» **Required work**:
Return verbatim all lines from the first one in the records to the line with "teapot (902, 287, 44, 35)", both ends kept.

-- -- --

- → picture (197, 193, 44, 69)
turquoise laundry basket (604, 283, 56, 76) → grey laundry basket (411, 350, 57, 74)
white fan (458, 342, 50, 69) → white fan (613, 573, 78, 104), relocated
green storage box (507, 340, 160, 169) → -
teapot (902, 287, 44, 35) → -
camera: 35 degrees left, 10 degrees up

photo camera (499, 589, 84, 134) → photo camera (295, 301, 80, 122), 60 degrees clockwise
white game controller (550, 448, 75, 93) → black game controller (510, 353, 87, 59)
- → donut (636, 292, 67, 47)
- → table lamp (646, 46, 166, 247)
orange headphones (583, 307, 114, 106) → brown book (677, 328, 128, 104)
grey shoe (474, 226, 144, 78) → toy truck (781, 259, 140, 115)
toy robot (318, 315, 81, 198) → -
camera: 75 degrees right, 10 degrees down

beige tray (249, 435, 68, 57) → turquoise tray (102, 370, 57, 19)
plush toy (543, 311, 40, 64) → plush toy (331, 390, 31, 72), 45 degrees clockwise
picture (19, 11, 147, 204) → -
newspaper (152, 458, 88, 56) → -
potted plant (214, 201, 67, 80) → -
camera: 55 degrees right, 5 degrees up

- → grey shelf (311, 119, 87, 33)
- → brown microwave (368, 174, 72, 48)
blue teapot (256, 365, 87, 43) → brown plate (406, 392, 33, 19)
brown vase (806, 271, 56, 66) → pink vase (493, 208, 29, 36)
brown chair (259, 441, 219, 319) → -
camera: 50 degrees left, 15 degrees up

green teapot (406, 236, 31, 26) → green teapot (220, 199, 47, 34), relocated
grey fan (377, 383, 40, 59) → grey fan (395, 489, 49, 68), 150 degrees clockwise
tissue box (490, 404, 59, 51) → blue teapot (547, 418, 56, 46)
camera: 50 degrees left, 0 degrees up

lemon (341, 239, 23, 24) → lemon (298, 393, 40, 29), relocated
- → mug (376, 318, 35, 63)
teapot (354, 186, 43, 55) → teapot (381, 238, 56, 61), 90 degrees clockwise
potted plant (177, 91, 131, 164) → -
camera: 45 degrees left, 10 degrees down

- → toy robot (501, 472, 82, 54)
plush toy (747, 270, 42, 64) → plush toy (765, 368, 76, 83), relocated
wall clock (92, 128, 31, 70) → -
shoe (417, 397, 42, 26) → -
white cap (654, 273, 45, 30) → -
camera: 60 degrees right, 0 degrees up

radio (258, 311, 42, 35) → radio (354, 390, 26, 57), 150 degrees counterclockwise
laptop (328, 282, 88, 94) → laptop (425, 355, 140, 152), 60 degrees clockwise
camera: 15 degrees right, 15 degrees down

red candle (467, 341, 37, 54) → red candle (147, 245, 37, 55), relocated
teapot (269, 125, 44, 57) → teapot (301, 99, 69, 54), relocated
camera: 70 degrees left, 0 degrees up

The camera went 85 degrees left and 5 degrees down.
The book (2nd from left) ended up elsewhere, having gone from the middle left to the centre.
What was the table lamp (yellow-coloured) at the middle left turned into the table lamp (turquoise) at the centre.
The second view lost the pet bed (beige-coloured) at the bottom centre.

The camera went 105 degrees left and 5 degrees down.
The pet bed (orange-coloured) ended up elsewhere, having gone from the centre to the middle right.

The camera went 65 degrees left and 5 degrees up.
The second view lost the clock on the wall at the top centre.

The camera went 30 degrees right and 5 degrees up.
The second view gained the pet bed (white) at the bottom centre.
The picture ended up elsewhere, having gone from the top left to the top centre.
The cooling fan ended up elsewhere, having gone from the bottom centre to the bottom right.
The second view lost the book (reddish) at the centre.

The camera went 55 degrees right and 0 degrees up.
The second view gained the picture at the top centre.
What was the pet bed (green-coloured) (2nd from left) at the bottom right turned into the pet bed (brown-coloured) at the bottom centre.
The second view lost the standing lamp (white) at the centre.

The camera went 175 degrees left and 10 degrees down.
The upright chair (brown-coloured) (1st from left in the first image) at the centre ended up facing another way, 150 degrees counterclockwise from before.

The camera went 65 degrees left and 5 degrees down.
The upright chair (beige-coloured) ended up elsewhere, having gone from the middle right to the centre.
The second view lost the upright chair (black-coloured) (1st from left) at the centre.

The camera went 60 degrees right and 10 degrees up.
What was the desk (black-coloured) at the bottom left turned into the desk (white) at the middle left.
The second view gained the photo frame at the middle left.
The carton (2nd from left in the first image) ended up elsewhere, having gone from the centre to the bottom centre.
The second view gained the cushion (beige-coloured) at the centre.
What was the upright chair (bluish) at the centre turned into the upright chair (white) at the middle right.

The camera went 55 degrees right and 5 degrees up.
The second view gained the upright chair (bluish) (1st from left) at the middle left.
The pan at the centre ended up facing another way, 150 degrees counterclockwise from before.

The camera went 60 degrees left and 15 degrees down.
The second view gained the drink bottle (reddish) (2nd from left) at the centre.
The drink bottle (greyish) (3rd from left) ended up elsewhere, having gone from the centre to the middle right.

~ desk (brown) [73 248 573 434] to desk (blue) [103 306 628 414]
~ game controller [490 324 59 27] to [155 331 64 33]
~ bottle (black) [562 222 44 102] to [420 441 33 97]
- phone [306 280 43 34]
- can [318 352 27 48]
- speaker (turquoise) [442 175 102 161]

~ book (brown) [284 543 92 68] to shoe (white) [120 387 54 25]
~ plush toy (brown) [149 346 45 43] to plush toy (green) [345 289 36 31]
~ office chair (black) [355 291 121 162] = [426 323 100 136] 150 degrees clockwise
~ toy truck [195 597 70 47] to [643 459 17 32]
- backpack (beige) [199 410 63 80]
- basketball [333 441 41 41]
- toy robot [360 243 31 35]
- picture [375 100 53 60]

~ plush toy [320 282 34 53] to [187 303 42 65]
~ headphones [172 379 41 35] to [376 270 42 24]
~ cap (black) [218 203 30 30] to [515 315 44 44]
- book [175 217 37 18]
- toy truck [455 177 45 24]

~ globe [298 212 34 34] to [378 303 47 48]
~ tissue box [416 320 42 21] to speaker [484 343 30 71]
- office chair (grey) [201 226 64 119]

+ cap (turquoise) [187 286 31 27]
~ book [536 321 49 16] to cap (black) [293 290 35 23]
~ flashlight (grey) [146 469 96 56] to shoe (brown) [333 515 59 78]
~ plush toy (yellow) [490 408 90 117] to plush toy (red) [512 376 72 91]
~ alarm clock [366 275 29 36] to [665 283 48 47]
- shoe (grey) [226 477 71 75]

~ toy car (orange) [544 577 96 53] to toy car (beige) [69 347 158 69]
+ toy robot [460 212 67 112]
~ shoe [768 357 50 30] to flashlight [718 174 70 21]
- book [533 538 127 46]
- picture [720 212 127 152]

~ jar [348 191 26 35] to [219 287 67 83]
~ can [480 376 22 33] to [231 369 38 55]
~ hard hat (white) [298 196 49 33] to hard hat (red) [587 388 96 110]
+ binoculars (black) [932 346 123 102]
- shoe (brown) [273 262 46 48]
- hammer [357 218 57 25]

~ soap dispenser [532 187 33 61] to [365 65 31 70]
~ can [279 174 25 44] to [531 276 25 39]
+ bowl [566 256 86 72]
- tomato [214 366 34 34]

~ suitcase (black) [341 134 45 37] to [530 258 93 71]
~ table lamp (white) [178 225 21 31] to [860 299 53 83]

-- -- --

» **Result for this exercise**:
- → picture (197, 193, 44, 69)
turquoise laundry basket (604, 283, 56, 76) → grey laundry basket (411, 350, 57, 74)
white fan (458, 342, 50, 69) → white fan (613, 573, 78, 104), relocated
green storage box (507, 340, 160, 169) → -
teapot (902, 287, 44, 35) → -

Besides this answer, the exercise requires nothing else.